Accroding to one council member, the eight senators in the caucus simply wanted to ensure their control over the redistricting process. The caucus "blew up because a significant number of council people were not willing to fall back and be ruled by eight oligarchs," the council member said.
The senators' response was to begin redrawing the lines of the nine-member school board to reflect the population shifts in the 1980 census, required by law to be done in Annapolis in the year following the census. By drawing these lines first, the legislature would be able to pressure the council to set its lines with the same boundaries.
The Annapolis delegation did not expect to redraw the school board lines during the busy session because the census data was released only one week before it ended on April 13. But the school board members, aided by legislative staff members, quickly drew a plan to reflect the shifts in county population.
The county's three black legislators and their supporters, led by Sen.
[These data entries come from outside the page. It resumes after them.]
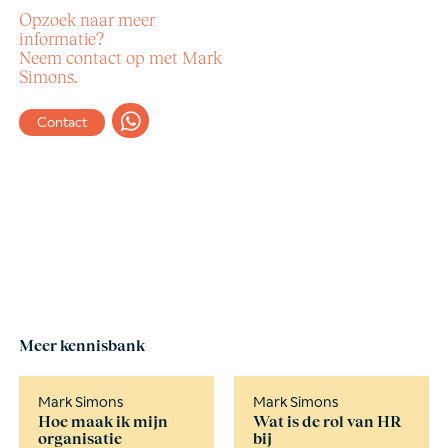
Opzoek naar meer
informatie?
Neem contact op met Mark
Simons.
Contact
Meer kennisbank
Mark Simons
Mark Simons
Hoe maak ik mijn
Wat is de rol van HR
organisatie
bij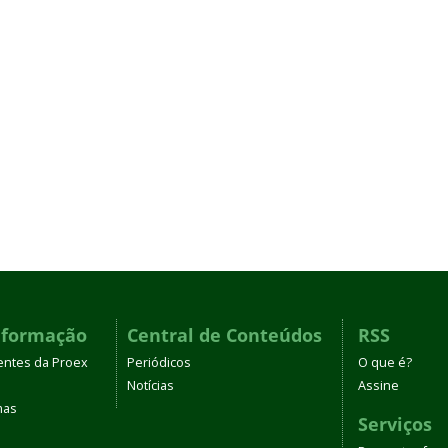
nformação
Central de Conteúdos
RSS
entes da Proex
Periódicos
O que é?
Notícias
Assine
mas
Serviços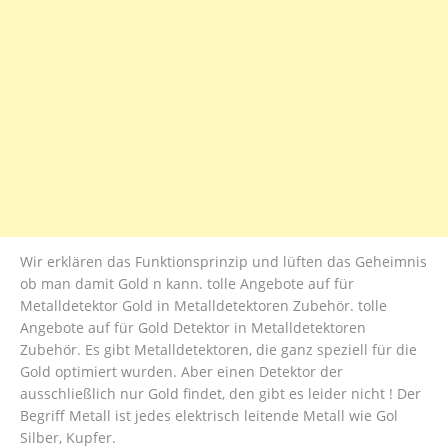
Wir erklären das Funktionsprinzip und lüften das Geheimnis
ob man damit Gold n kann. tolle Angebote auf für
Metalldetektor Gold in Metalldetektoren Zubehör. tolle
Angebote auf für Gold Detektor in Metalldetektoren
Zubehör. Es gibt Metalldetektoren, die ganz speziell für die
Gold optimiert wurden. Aber einen Detektor der
ausschließlich nur Gold findet, den gibt es leider nicht ! Der
Begriff Metall ist jedes elektrisch leitende Metall wie Gol
Silber, Kupfer.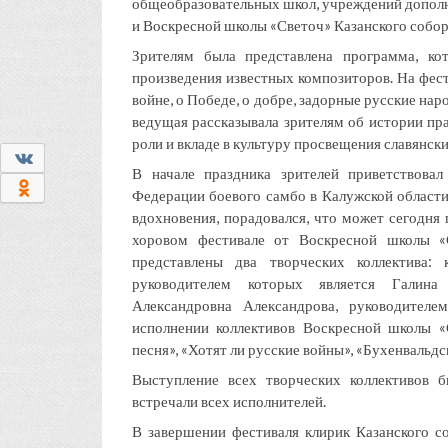
общеобразовательных школ, учреждений дополн
и Воскресной школы «Светоч» Казанского собор
Зрителям была представлена программа, ко
произведения известных композиторов. На фести
войне, о Победе, о добре, задорные русские на
ведущая рассказывала зрителям об истории пра
роли и вкладе в культуру просвещения славянск
0
В начале праздника зрителей приветствова
0
Федерации боевого самбо в Калужской области
вдохновения, порадовался, что может сегодня
хоровом фестивале от Воскресной школы «
представлены два творческих коллектива: 
руководителем которых является Галина
Александровна Александрова, руководител
исполнении коллективов Воскресной школы «
песня», «Хотят ли русские войны», «Бухенвальдс
Выступление всех творческих коллективов б
встречали всех исполнителей.
В завершении фестиваля клирик Казанского с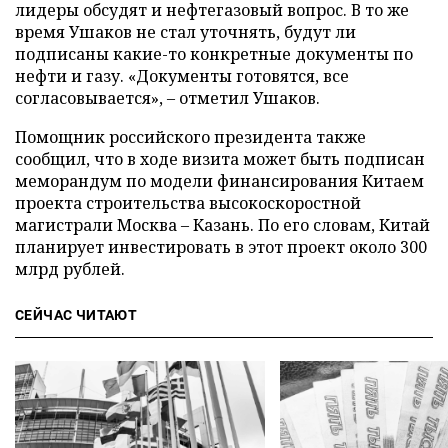
лидеры обсудят и нефтегазовый вопрос. В то же
время Ушаков не стал уточнять, будут ли
подписаны какие-то конкретные документы по
нефти и газу. «Документы готовятся, все
согласовывается», – отметил Ушаков.
Помощник российского президента также
сообщил, что в ходе визита может быть подписан
меморандум по модели финансирования Китаем
проекта строительства высокоскоростной
магистрали Москва – Казань. По его словам, Китай
планирует инвестировать в этот проект около 300
млрд рублей.
СЕЙЧАС ЧИТАЮТ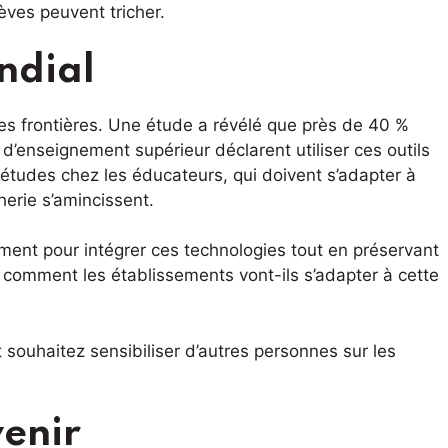
lèves peuvent tricher.
ndial
des frontières. Une étude a révélé que près de 40 %
’enseignement supérieur déclarent utiliser ces outils
iétudes chez les éducateurs, qui doivent s’adapter à
cherie s’amincissent.
ment pour intégrer ces technologies tout en préservant
: comment les établissements vont-ils s’adapter à cette
et souhaitez sensibiliser d’autres personnes sur les
venir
Tommie Broadwater, had hoped the redistricting would be done in the 1982 session. That would have allowed the County Council, considered friendlier to their interests, to draw its lines first. When the school board's plan surfaced, Broadwater and Del. Sylvania Woods scrambled to place their own plan before the legislators. Two days before the end of the session, however, the school board lines were approved despite a last-ditch filibuster by Broadwater.
The 1980 census figures showed the county to be 37 percent black but the existing school board lines have resulted in only one solidly black district, represented by board member Bonnie Johns. Two other districts, Jo Ann Bell's in District Heights and Angelo Castelli's in Oxon Hill, have moderate to slim black majorities while a fourth, represented by Susan Bieniasz and including New Carrollton and Bladensburg, is approximately one-third black.
According to Woods, the new school lines have increased the number of blacks in Johns' district while adding whites to Bell's and Bieniaz's areas, diluting black voting strength. They want the lines to ensure at least three black districts, with a clear shot at a fourth.
Commission member Thomas Hendershot agreed that the new school board lines likely would not yield more than one black member on the scool board or the council.
"There is a serious question in my mind whether [the school board plan] will result in more than one black member because it only takes into account population, not voter registration or participation," he said. "We have a council that's 25 percent black now. My question is what if that plan makes the council 11 percent black in a county that is 40 percent black? If that plan comes under court scrutiny . . . clearly we would not look good."